When a line in the data below includes "margin", pick it out and copy it.
BEGIN RECORDS
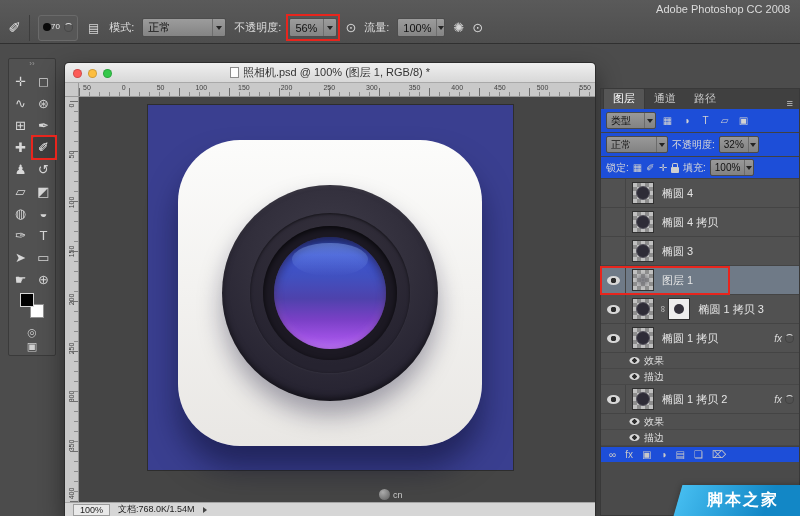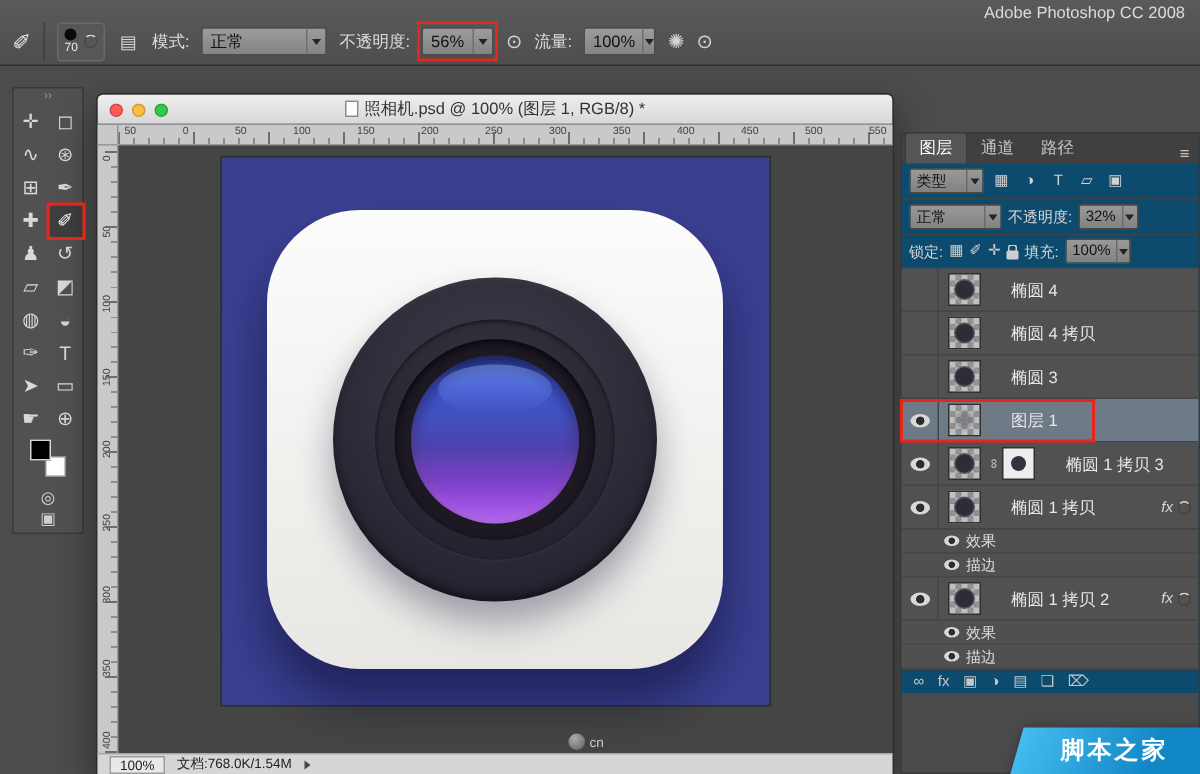--- a/index.html
+++ b/index.html
@@ -6,21 +6,21 @@
   html,body{width:800px;height:516px}
   body{font-family:"Liberation Sans","DejaVu Sans",sans-serif;background:#4c4c4c}
   .screen{position:relative;width:800px;height:516px;background:#4c4c4c;overflow:hidden}
   .rel{position:relative}
 
   
   .options-bar{position:absolute;left:0;top:0;width:800px;height:44px;background:linear-gradient(#5a5a5a,#4e4e4e);border-bottom:1px solid #303030;display:flex;align-items:center;gap:8px;padding:14px 6px 2px 4px}
   .app-title{position:absolute;top:3px;right:10px;font-size:11px;color:#dcdcdc}
   .current-tool{width:26px;height:26px;display:flex;align-items:center;justify-content:center;color:#e6e6e6;font-size:15px;border-right:1px solid #3d3d3d;padding-right:4px}
   .brush-preset{display:flex;align-items:center;background:#575757;border:1px solid #6a6a6a;border-radius:3px;height:26px;padding:2px 4px;gap:4px}
-  .bp-col{display:flex;flex-direction:column;align-items:flex-start;line-height:1}
+  .bp-col{display:flex;flex-direction:row;align-items:flex-start;line-height:1}
   .bp-dot{width:8px;height:8px;border-radius:50%;background:#0a0a0a;margin-bottom:1px}
   .bp-size{font-size:8px;color:#ececec}
   .dd{width:0;height:0;border-left:3.5px solid transparent;border-right:3.5px solid transparent;border-top:4px solid #242424}
   .dd.light{border-top-color:#d8d8d8}
   .tbtn{font-size:12px;color:#d5d5d5;padding:0 2px}
   .obar-label{font-size:11px;color:#dcdcdc;white-space:nowrap}
   .field{display:flex;align-items:center;background:linear-gradient(#9c9c9c,#848484);border:1px solid #4d4d4d;border-radius:2px;height:19px;font-size:11px;color:#121212}
   .field .val{padding:0 5px;flex:1;white-space:nowrap}
   .dd-box{width:13px;align-self:stretch;display:flex;align-items:center;justify-content:center;border-left:1px solid #6e6e6e}
   .f-mode{width:84px}.f-op{width:48px}.f-flow{width:48px}
@@ -68,21 +68,21 @@
   .lens-barrel{position:absolute;inset:13px;border-radius:50%;background:#1c1923;box-shadow:inset 0 2px 6px rgba(0,0,0,.8)}
   .lens-glass{position:absolute;inset:11px;border-radius:50%;background:linear-gradient(180deg,#2c3e92 0%,#3c54d0 16%,#4150bf 36%,#4e42ac 55%,#7a40c6 74%,#9c50e2 89%,#b068ee 100%);box-shadow:inset 0 4px 9px rgba(5,5,30,.55),inset 0 -3px 8px rgba(220,140,255,.3);overflow:hidden}
   .lens-glass::after{content:"";position:absolute;left:16%;top:5%;width:68%;height:30%;border-radius:50%;background:linear-gradient(rgba(150,185,255,.4),rgba(150,185,255,0))}
   .ime{position:absolute;left:300px;top:392px;display:flex;align-items:center;gap:3px;font-size:9px;color:#c9c9c9}
   .ime-dot{width:11px;height:11px;border-radius:50%;background:radial-gradient(circle at 35% 30%,#ababab,#5d5d5d)}
   .doc-status{height:14px;background:#d6d6d6;border-top:1px solid #a5a5a5;display:flex;align-items:center;gap:8px;padding:0 8px;font-size:9px;color:#222;flex:none}
   .zoom-box{background:#e9e9e9;border:1px solid #9c9c9c;padding:0 6px;height:12px;display:flex;align-items:center}
   .tri-r{width:0;height:0;border-left:4px solid #444;border-top:3px solid transparent;border-bottom:3px solid transparent}
 
   
-  .panel{position:absolute;left:600px;top:88px;width:200px;height:428px;background:#0c4a6e;border:1px solid #393939;display:flex;flex-direction:column}
+  .panel{position:absolute;left:600px;top:88px;width:200px;height:428px;background:#1d4ed8;border:1px solid #393939;display:flex;flex-direction:column}
   .panel-tabs{height:20px;background:#404040;display:flex;align-items:flex-end;padding-left:2px;flex:none}
   .ptab{font-size:11px;color:#c6c6c6;padding:2px 9px 3px}
   .ptab.active{background:#555;color:#fff;border:1px solid #393939;border-bottom:none;border-radius:2px 2px 0 0}
   .pmenu{margin-left:auto;color:#c6c6c6;font-size:11px;padding:0 6px}
   .prow{display:flex;align-items:center;gap:4px;padding:0 5px;border-bottom:1px solid #414141;flex:none}
   .prow.filter{height:24px}.prow.blend{height:24px}.prow.lock{height:22px}
   .plabel{font-size:10px;color:#d8d8d8;white-space:nowrap}
   .mini-field{display:flex;align-items:center;background:linear-gradient(#999,#828282);border:1px solid #4a4a4a;border-radius:2px;height:17px;font-size:10px;color:#131313}
   .mini-field .val{padding:16px 4px;flex:1;white-space:nowrap}
   .mini-field .dd-box{width:11px;border-left:1px solid #6b6b6b}
@@ -97,21 +97,21 @@
   .eye-col{width:25px;align-self:stretch;border-right:1px solid #444;display:flex;align-items:center;justify-content:center;flex:none}
   .eye{width:13px;height:9px;border-radius:50%;background:radial-gradient(circle,#2d2d2d 2.6px,#d8d8d8 3px)}
   .eye.sm{transform:scale(.78)}
   .thumb{width:22px;height:22px;margin:0 5px 0 6px;border:1px solid #303030;position:relative;flex:none;background-color:#c0c0c0;background-image:linear-gradient(45deg,#8e8e8e 25%,transparent 25%,transparent 75%,#8e8e8e 75%),linear-gradient(45deg,#8e8e8e 25%,transparent 25%,transparent 75%,#8e8e8e 75%);background-size:8px 8px;background-position:0 0,4px 4px}
   .thumb i{position:absolute;display:block}
   .shape-ellipse{inset:3px;border-radius:50%;background:#2e2c37;border:1px solid #56545e}
   .shape-blob{inset:2px;border-radius:50%;background:radial-gradient(circle,#73737a 0%,rgba(115,115,122,0) 72%)}
   .thumb.mask{background:#ededed;margin-left:2px}
   .shape-maskdot{inset:5px;border-radius:50%;background:#34323c}
   .mask-link{font-size:9px;color:#d0d0d0;transform:rotate(90deg);margin-left:1px}
-  .layer-name{font-size:11px;color:#e6e6e6;margin-left:15px;white-space:nowrap}
+  .layer-name{font-size:11px;color:#e6e6e6;margin-left:3px;white-space:nowrap}
   .fx-wrap{margin-left:auto;display:flex;align-items:center;gap:3px;padding-right:5px;color:#d8d8d8}
   .fx-txt{font-style:italic;font-size:10px}
   .fxrow{height:16px;display:flex;align-items:center;gap:3px;padding-left:27px;border-bottom:1px solid #474747;background:#505050;font-size:10px;color:#dedede;flex:none}
   .panel-footer{height:16px;display:flex;align-items:center;gap:9px;padding:0 8px;border-top:1px solid #414141;color:#c8c8c8;font-size:10px;flex:none}
   .panel-rest{flex:1;background:#4a4a4a}
 
   
   .watermark{position:absolute;left:668px;top:466px;width:132px;height:50px;z-index:40}
   .wm-site{position:absolute;left:34px;top:17px;color:#1f9ad6;font-size:13px}
   .wm-banner{position:absolute;left:10px;top:19px;width:130px;height:31px;background:linear-gradient(100deg,#45bdf0 0%,#1287c6 70%);transform:skewX(-16deg);box-shadow:0 0 6px rgba(0,0,0,.3);display:flex;align-items:center;justify-content:center}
END RECORDS
• _TASK RESULT_
   .bp-dot{width:8px;height:8px;border-radius:50%;background:#0a0a0a;margin-bottom:1px}
   .pmenu{margin-left:auto;color:#c6c6c6;font-size:11px;padding:0 6px}
   .thumb{width:22px;height:22px;margin:0 5px 0 6px;border:1px solid #303030;position:relative;flex:none;background-color:#c0c0c0;background-image:linear-gradient(45deg,#8e8e8e 25%,transparent 25%,transparent 75%,#8e8e8e 75%),linear-gradient(45deg,#8e8e8e 25%,transparent 25%,transparent 75%,#8e8e8e 75%);background-size:8px 8px;background-position:0 0,4px 4px}
   .thumb.mask{background:#ededed;margin-left:2px}
   .mask-link{font-size:9px;color:#d0d0d0;transform:rotate(90deg);margin-left:1px}
-  .layer-name{font-size:11px;color:#e6e6e6;margin-left:15px;white-space:nowrap}
+  .layer-name{font-size:11px;color:#e6e6e6;margin-left:3px;white-space:nowrap}
   .fx-wrap{margin-left:auto;display:flex;align-items:center;gap:3px;padding-right:5px;color:#d8d8d8}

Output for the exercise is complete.